Torino, bufera sul convegno della polizia con Vannacci relatore

Il Silp Cgil Piemonte ha chiesto formalmente al questore di Torino di revocare il provvedimento con cui è stata riconosciuta come attività di aggiornamento professionale un’iniziativa pubblica in programma il 18 settembre 2023 all’Hotel Nh di Torino alla quale parteciperà, tra i relatori di una tavola rotonda, Roberto Vannacci. Il convegno è stato organizzato dai sindacati Fsp-Polizia di Stato e Fmpi e si intitola Insicurezza urbana: il ruolo delle istituzioni e degli imprenditori. Secondo il segretario generale piemontese del Silp, Nicola Rossiello, la presenza di Vannacci, accanto ai saluti di apertura del questore di Torino Massimo Gambino, farebbe venire meno i presupposti richiesti per il riconoscimento dell’autoformazione, ovvero «la natura tecnico-scientifica e la stretta neutralità dell’iniziativa rispetto a qualsiasi connotazione politica». Il dipartimento della Pubblica sicurezza è già intervenuto precisando che si tratta di un’iniziativa sindacale per la quale non è prevista la partecipazione del questore di Torino e che il convegno non costituirà aggiornamento professionale per gli appartenenti alla Polizia di Stato. Ma ciò non ha fermato la polemica politica.

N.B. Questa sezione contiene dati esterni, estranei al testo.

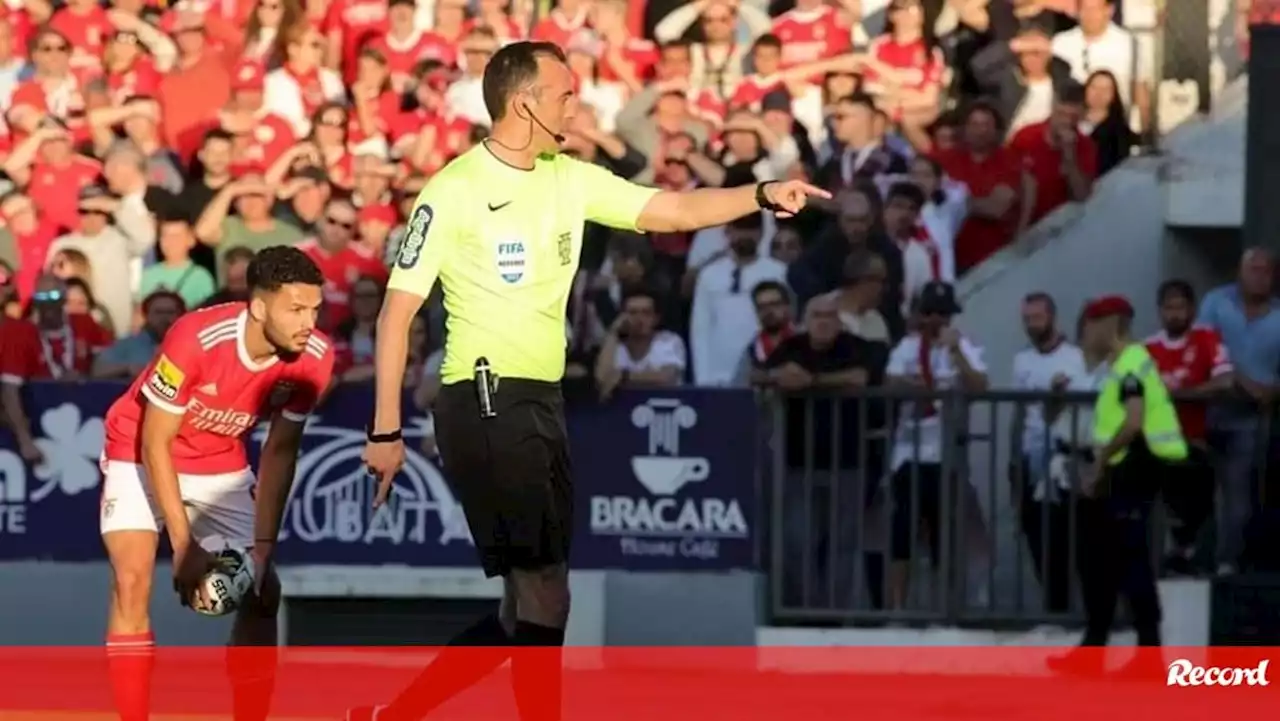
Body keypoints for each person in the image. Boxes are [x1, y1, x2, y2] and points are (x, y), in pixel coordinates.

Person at [355, 40, 828, 721]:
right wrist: (386, 428)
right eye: (566, 93)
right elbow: (396, 314)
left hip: (537, 397)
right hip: (485, 393)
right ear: (525, 102)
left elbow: (671, 208)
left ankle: (393, 715)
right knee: (546, 590)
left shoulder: (568, 176)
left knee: (528, 607)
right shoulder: (455, 189)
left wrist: (758, 193)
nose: (578, 104)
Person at [97, 247, 335, 721]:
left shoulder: (316, 358)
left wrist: (263, 549)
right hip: (138, 448)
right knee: (131, 579)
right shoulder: (195, 337)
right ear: (260, 307)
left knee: (265, 592)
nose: (308, 322)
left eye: (315, 309)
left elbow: (281, 450)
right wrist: (184, 544)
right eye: (296, 309)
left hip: (220, 461)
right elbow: (155, 443)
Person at [1049, 294, 1187, 677]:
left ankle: (1149, 657)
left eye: (1090, 326)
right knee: (1097, 560)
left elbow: (1132, 421)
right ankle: (1094, 649)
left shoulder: (1130, 364)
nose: (1085, 335)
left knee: (1130, 561)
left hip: (1135, 469)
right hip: (1117, 472)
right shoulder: (1115, 366)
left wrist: (1100, 462)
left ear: (1109, 324)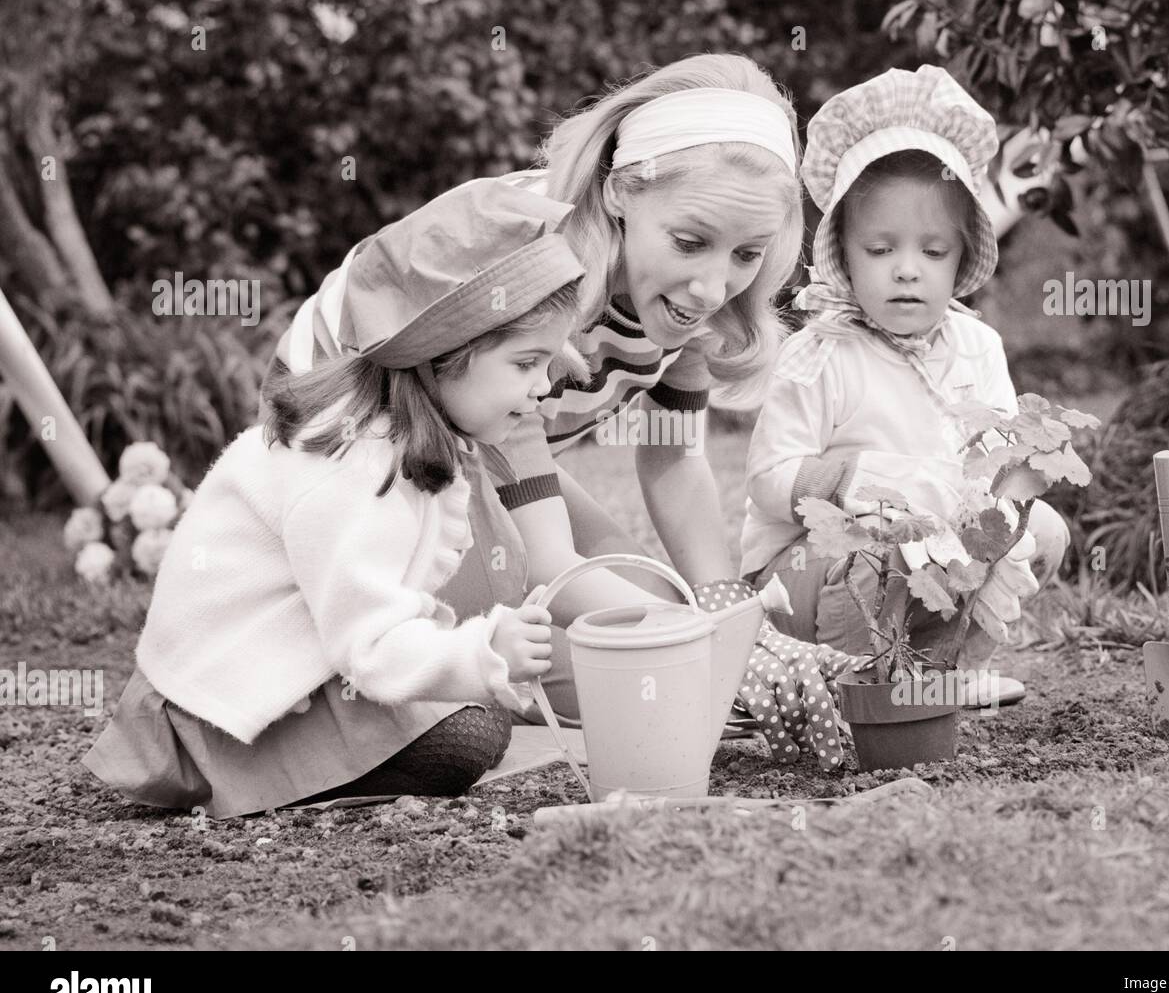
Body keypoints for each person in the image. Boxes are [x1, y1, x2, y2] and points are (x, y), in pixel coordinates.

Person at [273, 54, 870, 770]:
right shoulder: (532, 266)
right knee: (587, 628)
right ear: (622, 191)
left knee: (648, 603)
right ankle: (374, 673)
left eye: (747, 253)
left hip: (480, 455)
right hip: (363, 450)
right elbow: (547, 557)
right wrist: (709, 650)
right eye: (689, 242)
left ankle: (531, 675)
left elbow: (676, 461)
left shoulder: (690, 304)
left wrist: (731, 621)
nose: (713, 285)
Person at [83, 179, 586, 818]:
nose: (542, 388)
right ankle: (288, 778)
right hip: (228, 705)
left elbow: (386, 606)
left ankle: (357, 752)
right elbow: (370, 645)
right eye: (526, 364)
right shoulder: (357, 462)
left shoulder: (395, 434)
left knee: (470, 714)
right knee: (469, 736)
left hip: (291, 673)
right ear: (443, 355)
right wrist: (482, 652)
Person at [741, 66, 1071, 705]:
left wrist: (1007, 490)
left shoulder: (976, 346)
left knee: (1040, 526)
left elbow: (998, 460)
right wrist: (862, 482)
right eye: (880, 250)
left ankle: (948, 665)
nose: (907, 271)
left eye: (933, 251)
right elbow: (768, 481)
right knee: (883, 552)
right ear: (841, 250)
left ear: (964, 255)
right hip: (809, 576)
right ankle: (853, 680)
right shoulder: (820, 354)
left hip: (934, 554)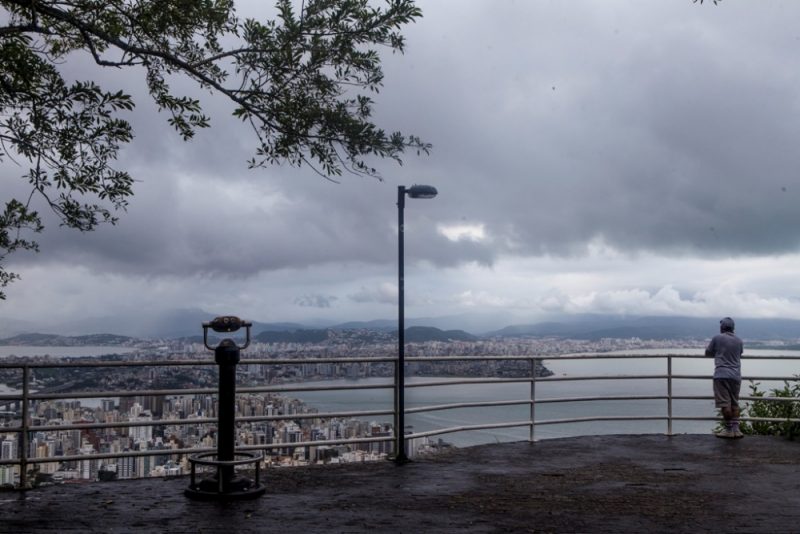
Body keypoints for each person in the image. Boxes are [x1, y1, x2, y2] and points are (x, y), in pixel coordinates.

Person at [705, 317, 744, 439]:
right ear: (733, 328)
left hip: (721, 374)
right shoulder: (739, 340)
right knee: (735, 403)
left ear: (722, 327)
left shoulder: (717, 338)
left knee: (725, 404)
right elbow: (740, 353)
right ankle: (736, 430)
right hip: (736, 375)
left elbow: (708, 353)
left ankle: (728, 429)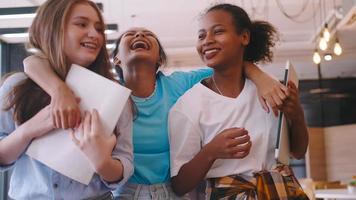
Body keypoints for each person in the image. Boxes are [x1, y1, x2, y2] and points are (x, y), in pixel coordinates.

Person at [24, 28, 288, 200]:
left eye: (148, 35)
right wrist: (58, 89)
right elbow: (32, 61)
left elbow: (231, 65)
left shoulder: (180, 85)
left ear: (159, 59)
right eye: (131, 34)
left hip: (177, 192)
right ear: (116, 59)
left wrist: (261, 78)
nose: (140, 35)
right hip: (121, 193)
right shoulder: (105, 94)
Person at [168, 3, 309, 199]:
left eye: (218, 32)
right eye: (201, 35)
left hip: (282, 191)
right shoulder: (187, 107)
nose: (207, 41)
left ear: (244, 37)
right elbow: (179, 185)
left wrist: (297, 115)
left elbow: (297, 152)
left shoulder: (270, 90)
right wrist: (210, 151)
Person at [0, 0, 133, 199]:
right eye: (81, 24)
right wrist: (29, 130)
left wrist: (102, 161)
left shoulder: (115, 96)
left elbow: (125, 163)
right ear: (52, 29)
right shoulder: (17, 88)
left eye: (99, 28)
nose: (94, 34)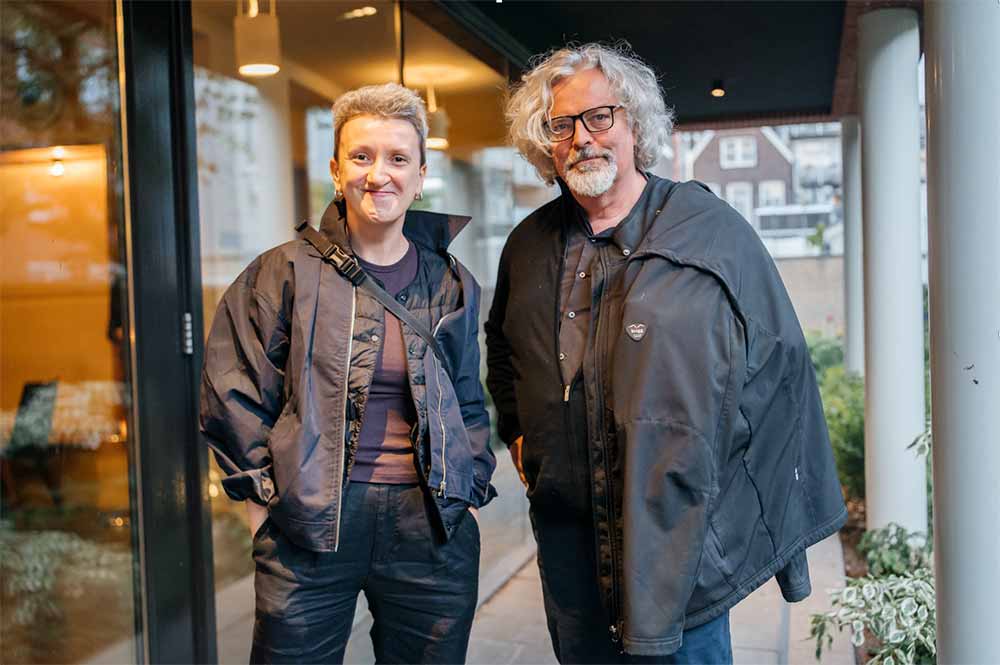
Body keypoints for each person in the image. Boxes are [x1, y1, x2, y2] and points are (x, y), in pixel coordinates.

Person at [486, 43, 846, 663]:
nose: (582, 138)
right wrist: (520, 438)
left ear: (634, 123)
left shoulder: (710, 230)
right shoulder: (528, 244)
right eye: (561, 124)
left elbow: (779, 372)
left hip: (680, 546)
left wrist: (731, 505)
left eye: (600, 116)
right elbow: (503, 350)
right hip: (570, 547)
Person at [201, 82, 496, 664]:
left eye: (398, 158)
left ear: (420, 175)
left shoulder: (451, 281)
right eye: (361, 156)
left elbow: (466, 398)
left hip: (431, 523)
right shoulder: (282, 273)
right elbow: (234, 393)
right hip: (310, 522)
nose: (378, 174)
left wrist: (469, 490)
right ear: (336, 171)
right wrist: (265, 509)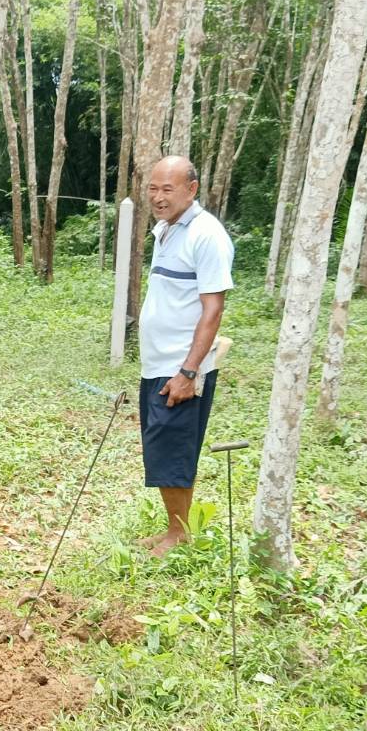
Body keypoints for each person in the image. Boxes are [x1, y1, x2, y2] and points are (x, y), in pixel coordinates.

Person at [136, 156, 234, 557]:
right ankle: (174, 528)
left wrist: (189, 371)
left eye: (168, 189)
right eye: (153, 189)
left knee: (173, 449)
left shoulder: (207, 235)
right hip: (157, 362)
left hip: (180, 366)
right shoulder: (166, 229)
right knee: (164, 448)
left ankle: (179, 535)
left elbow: (213, 310)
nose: (158, 198)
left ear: (192, 189)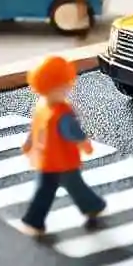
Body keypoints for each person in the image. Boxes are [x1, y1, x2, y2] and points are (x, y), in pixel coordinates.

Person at [19, 54, 106, 236]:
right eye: (64, 85)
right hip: (56, 161)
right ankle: (92, 206)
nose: (68, 88)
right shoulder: (53, 110)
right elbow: (42, 128)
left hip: (56, 161)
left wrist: (28, 143)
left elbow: (65, 132)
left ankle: (35, 220)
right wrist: (29, 143)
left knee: (54, 189)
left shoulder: (50, 109)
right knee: (70, 187)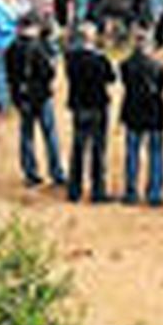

Fratoianni: «Piantedosi intervenga»

Così Nicola Fratoianni di Avs prima del chiarimento del dipartimento di Pubblica sicurezza: «Siamo davvero oltre ogni limite, il ministro Piantedosi ora deve spiegare al Parlamento e all’opinione pubblica del nostro Paese quale contributo alla formazione professionale del personale della Polizia di Stato possono dare le idee e le proposte di cui si fa portatore l’europarlamentare Vannacci. È necessario che il riconoscimento professionale che è stato riconosciuto con un’apposita circolare per questa iniziativa venga annullato e che il questore di Torino, responsabile dell’Autorità di Pubblica sicurezza, si astenga dal partecipare a quell’evento».